Analysis of dose-limiting toxicities (DLTs) identified the cohort 3 dose (lenalidomide 10 mg/d, melphalan 0.18 mg/kg/d) as the maximum tolerated dose (MTD). In cohort 4, which had the higher melphalan dose, DLTs occurred in half the patients. Most of the toxicities, however, occurred in the first three cycles, and results therefore were compared between the two lower-dose (5 mg) and two higher-dose (10 mg) lenalidomide cohorts.

For the lower-dose group, 17% of patients had a complete response (CR) or a very good partial response (VGPR), with the rest (83%) having a partial (PR) or minimal response (MR). CR+VGPR was 44% in the higher-dose group, with 56% having PR or MR. "There seems to be a relationship between response rate and Revlimid dose in this small cohort of patients," Dr. Palumbo said.

He emphasized that all patients had at least a minimal response and that responses were rapid, with MRs and PRs occurring within the first two cycles. He underscored, also, that the higher best response rate seen in cohort 3 vs cohort 4 (CR+VGPR, 48% vs 40%), which had occurred similarly in his earlier research, suggests a lack of dose response for melphalan. Responses were similar for those with or without 13q deletions, but were significantly better (P = .02) for patients with lower β2-microglobulin levels.

Dr. Palumbo characterized R-MP as "well tolerated, with toxicities that were predictable and manageable." For the MTD, neutropenia rates were about 40%, thrombocytopenia about 20%, anemia about 5%, and need for G-CSF about 40%. Thrombosis was less than 5% and did not occur during aspirin treatment. One thrombosis was reported in a patient who stopped aspirin as a consequence of thrombocytopenia. The infections rate was under 10%, with one pneumonia and the rest neutropenic fever. Cutaneous toxicities were also under 10%. The deep vein thrombosis rate was below 5%.

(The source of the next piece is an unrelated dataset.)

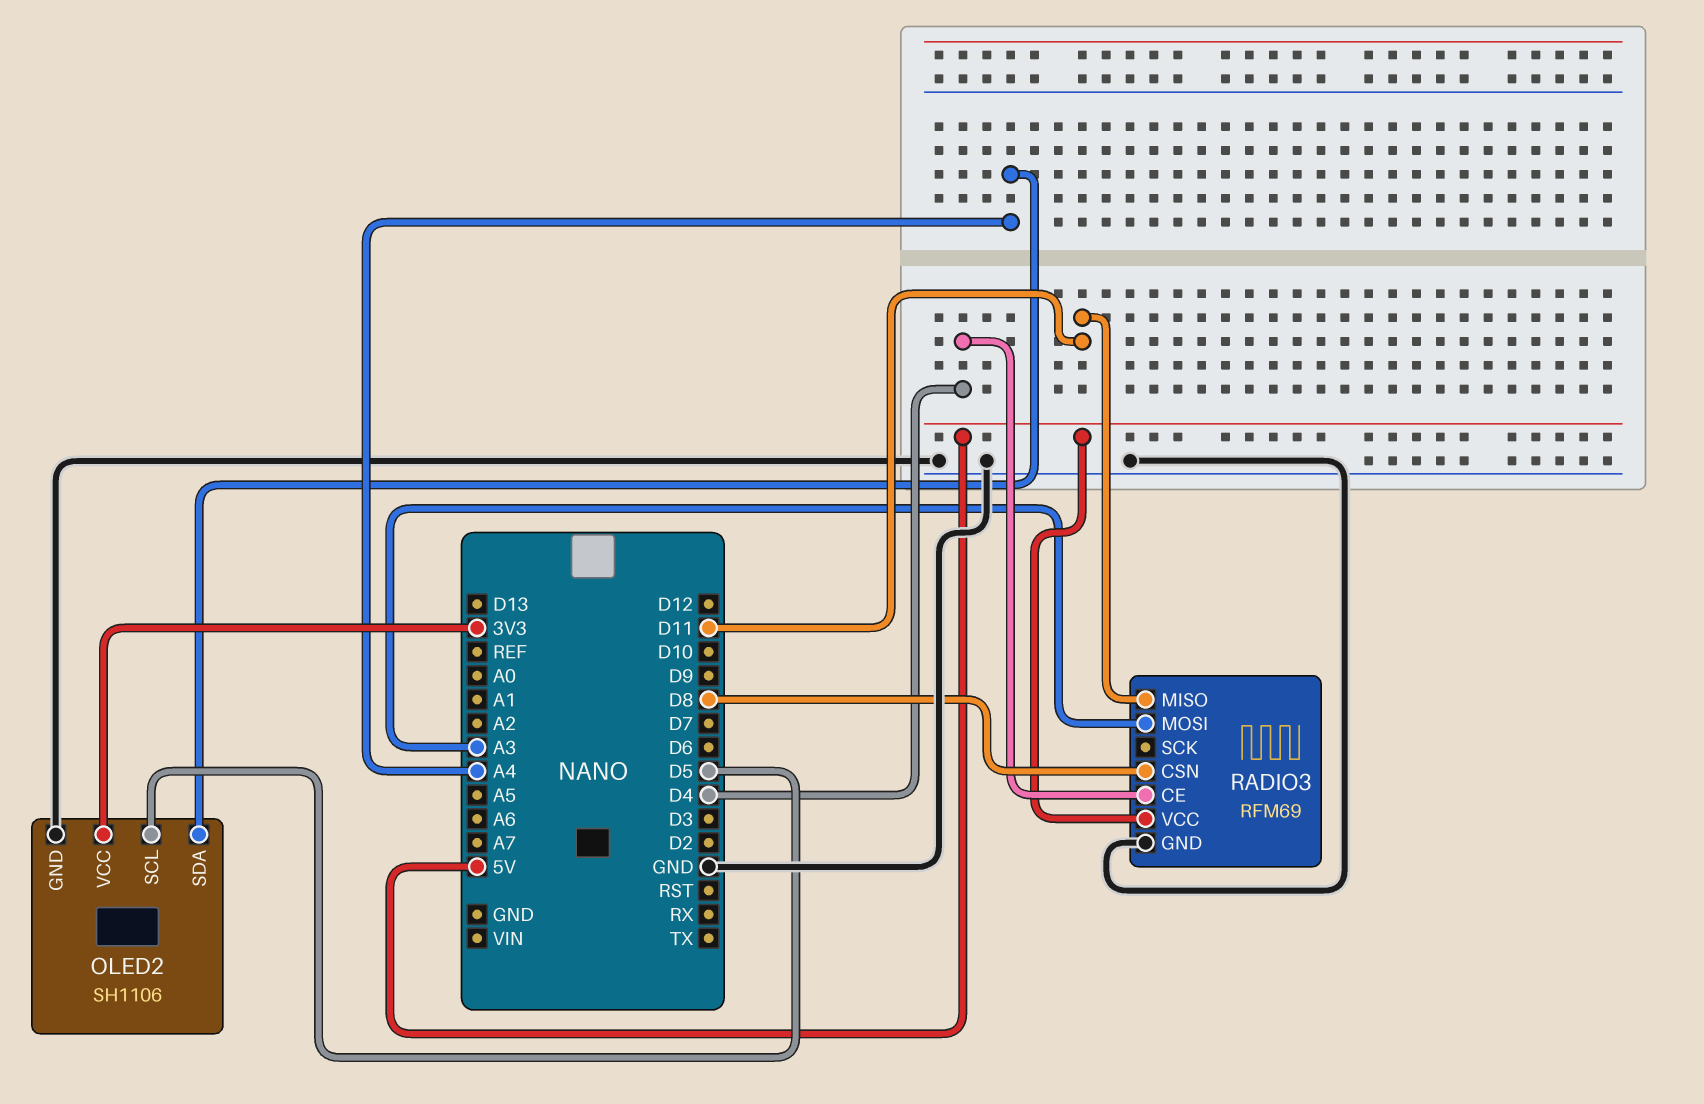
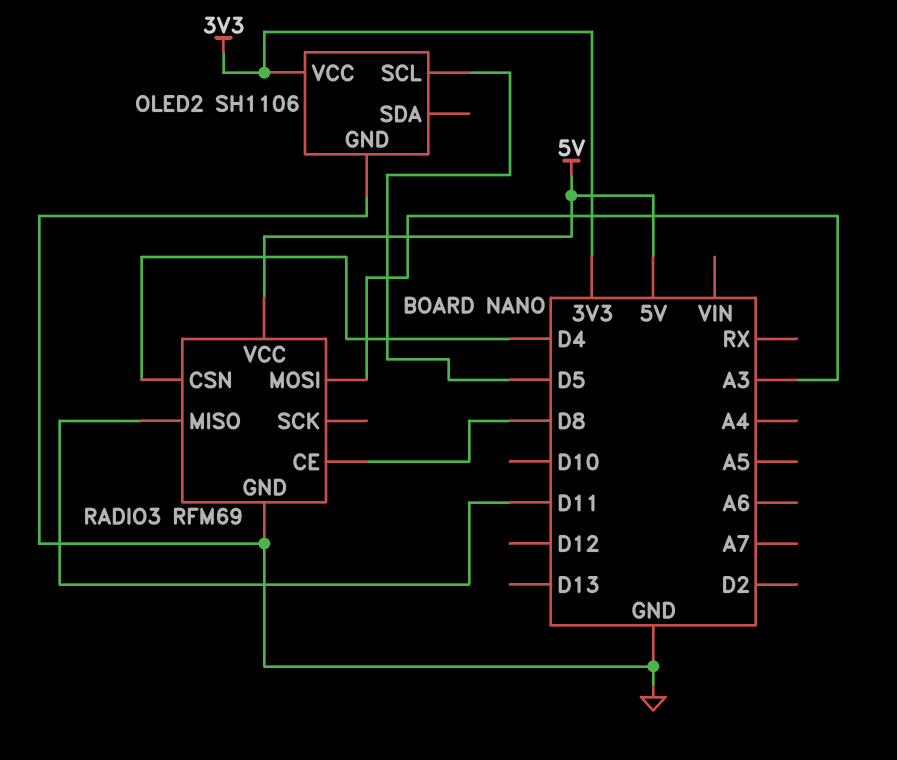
OLED2 pin SDA: A4 -> none
RADIO3 pin CE: D4 -> D8
RADIO3 pin CSN: D8 -> D4

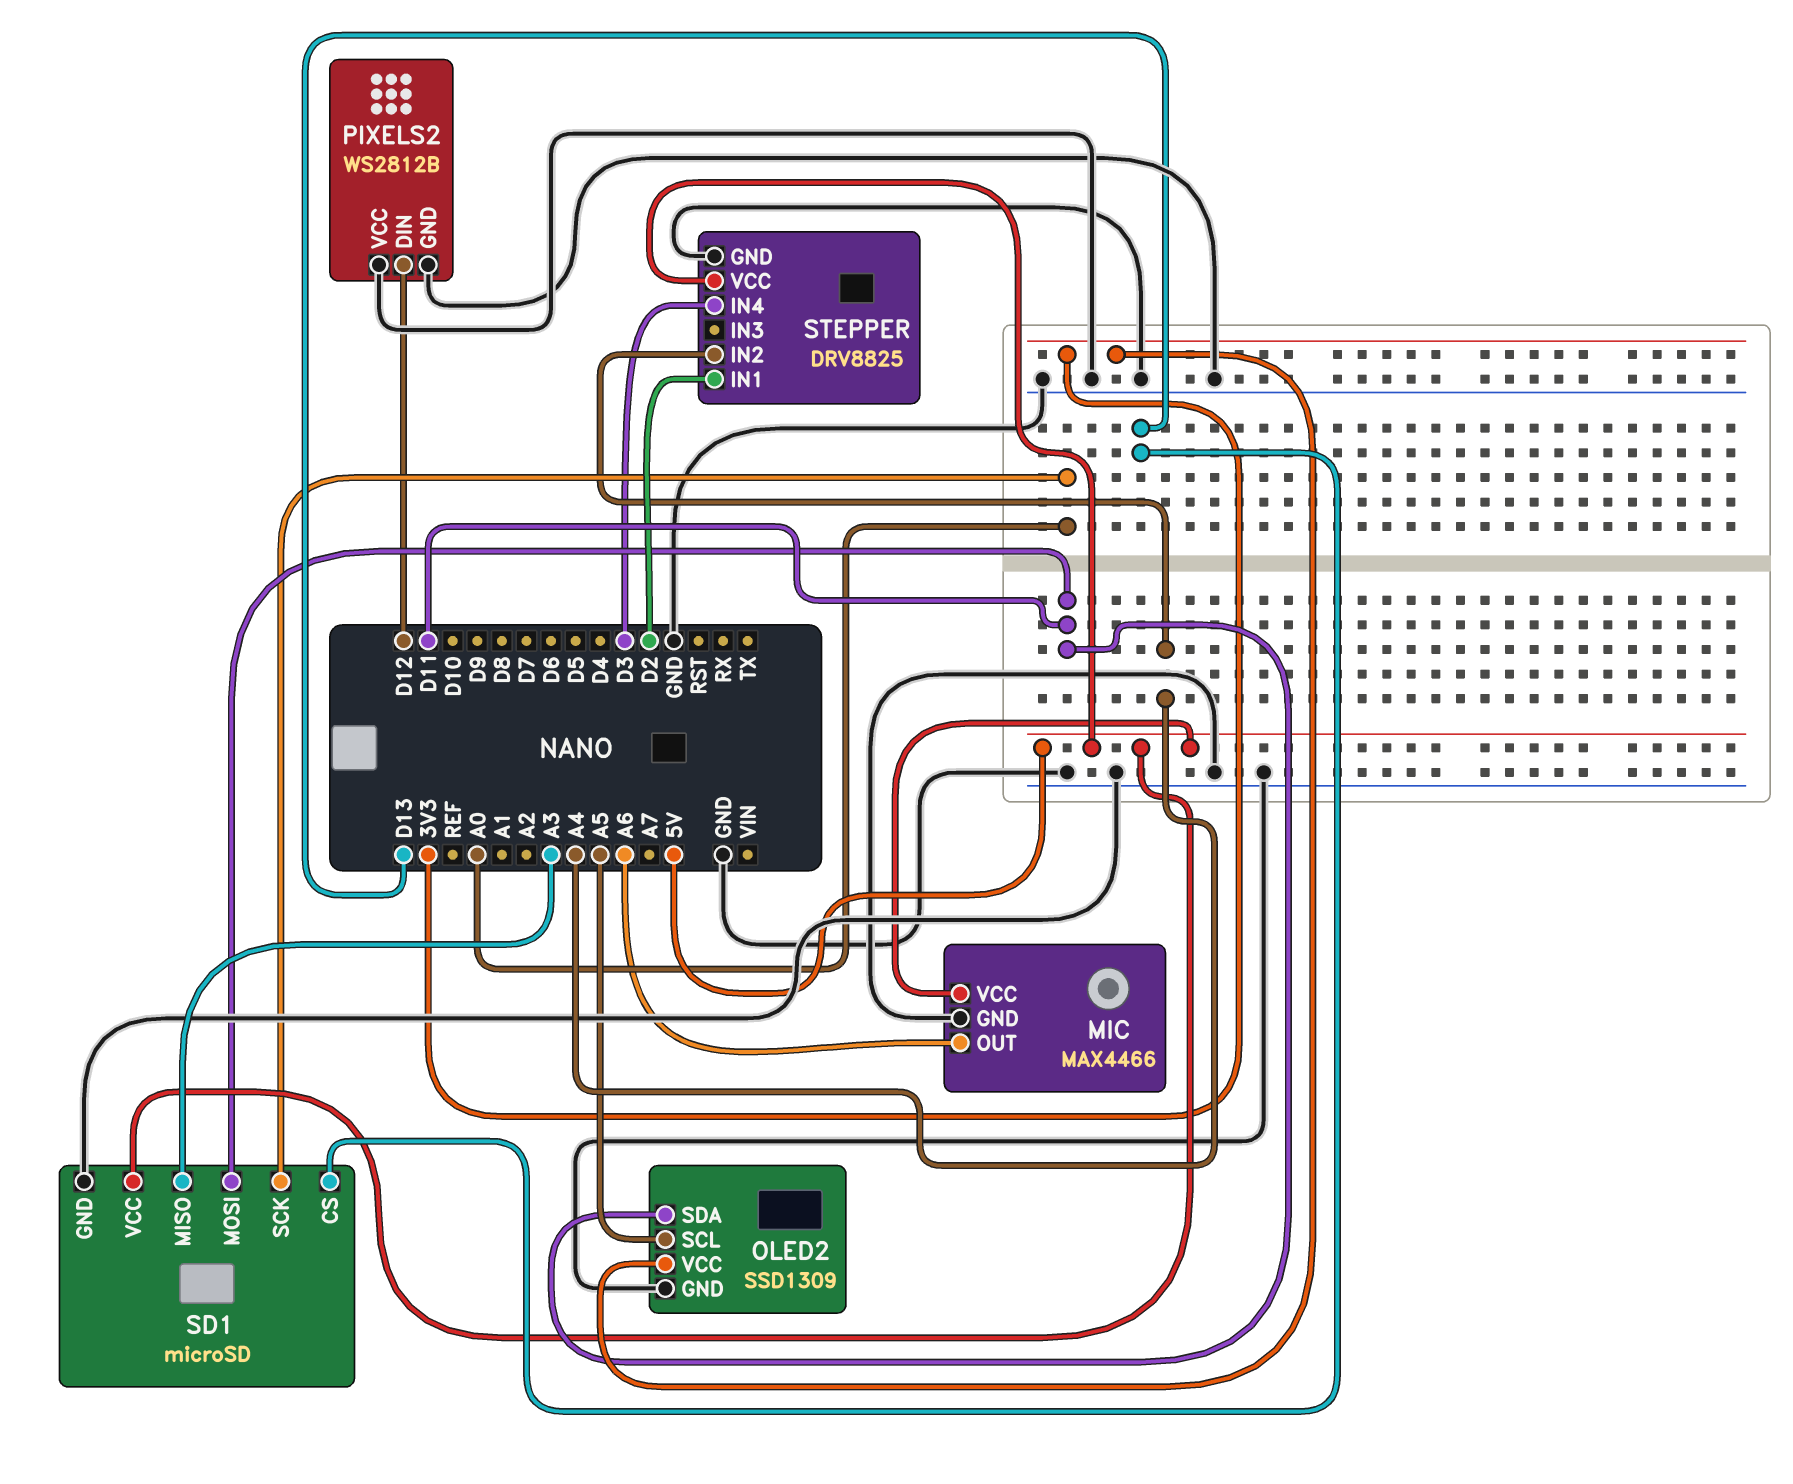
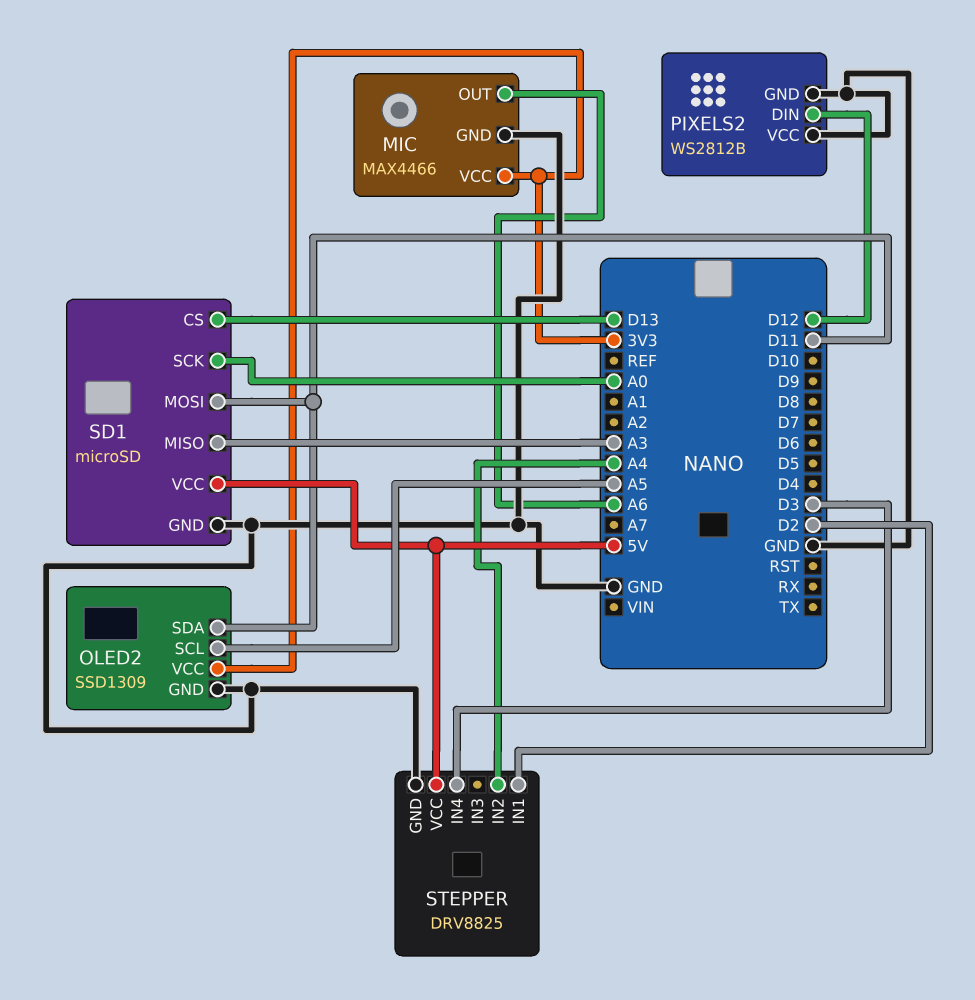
MIC pin VCC: 5V -> 3V3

Dr. Palumbo concluded: R-MP induced a high proportion of responses in newly diagnosed multiple myeloma. For the MTD, the combined CR+VGPR rate was 48% and the CR+PR rate was 81%. The combination appeared to overcome the poor prognosis of patients with chromosome 13q deletion.

Investigators are going forward with a large randomized trial comparing nine courses of R-MP with or without maintenance lenalidomide against nine courses of melphalan alone.